Since 1793, the Augustins museum, musée des Beaux-arts de la ville de Toulouse, seated at the historical heart of the city in a remarkable convent building characteristic of the southern gothic style, has been home to collections of paintings and sculptures dating from the Middle Ages to the beginning of the 20th century.

The variety and richness of the works highlight the most important movements in the history of western art. Particularly rich in sculptures, the Augustins museum owns a unique collection of romanesque sculptures and has an equally superb ensemble of masterpieces representing southern gothic sculpture as well as numerous 19th century sculptures, representative of the vitality of artistic life in Toulouse.
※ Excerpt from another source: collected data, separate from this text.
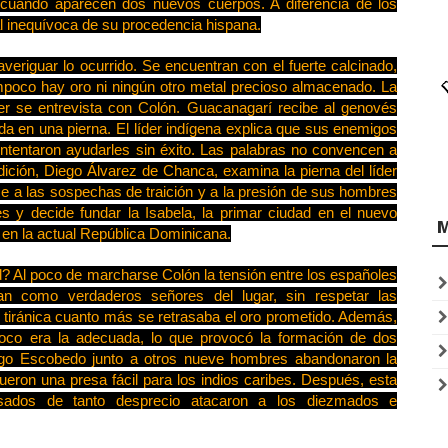
cuando aparecen dos nuevos cuerpos. A diferencia de los
al inequívoca de su procedencia hispana.
veriguar lo ocurrido. Se encuentran con el fuerte calcinado,
poco hay oro ni ningún otro metal precioso almacenado. La
íder se entrevista con Colón. Guacanagarí recibe al genovés
da en una pierna. El líder indígena explica que sus enemigos
intentaron ayudarles sin éxito. Las palabras no convencen a
dición, Diego Álvarez de Chanca, examina la pierna del líder
Pese a las sospechas de traición y a la presión de sus hombres
s y decide fundar la Isabela, la primar ciudad en el nuevo
a, en la actual República Dominicana.
? Al poco de marcharse Colón la tensión entre los españoles
an como verdaderos señores del lugar, sin respetar las
tiránica cuanto más se retrasaba el oro prometido. Además,
poco era la adecuada, lo que provocó la formación de dos
igo Escobedo junto a otros nueve hombres abandonaron la
 fueron una presa fácil para los indios caribes. Después, esta
ansados de tanto desprecio atacaron a los diezmados e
The painting collections, on a par with the great museums of France, expanded around an initial core of paintings that consisted of works confiscated during the revolution and those sent by the state, and have been enriched ever since. Alongside the masterpieces of the French and European schools of the 16th to the 18th centuries (Perugino, Guerchin, Rubens, Van Dyck, Tournier, Jouvenet, Bourdon, etc.), the museum displays a superb 19th century collection: Hennequin, Delacroix, Ingres, Corot, Courbet, Laurens, Constant.



The works are presented in the sumptuous setting of the church and the chapter houses of the old Augustins convent. They can be admired also in a wing, built at the end of the 19th century based on the drawings of the famous architect Viollet-Le-Duc. This wing is composed of a monumental staircase and vast rooms with overhead lighting.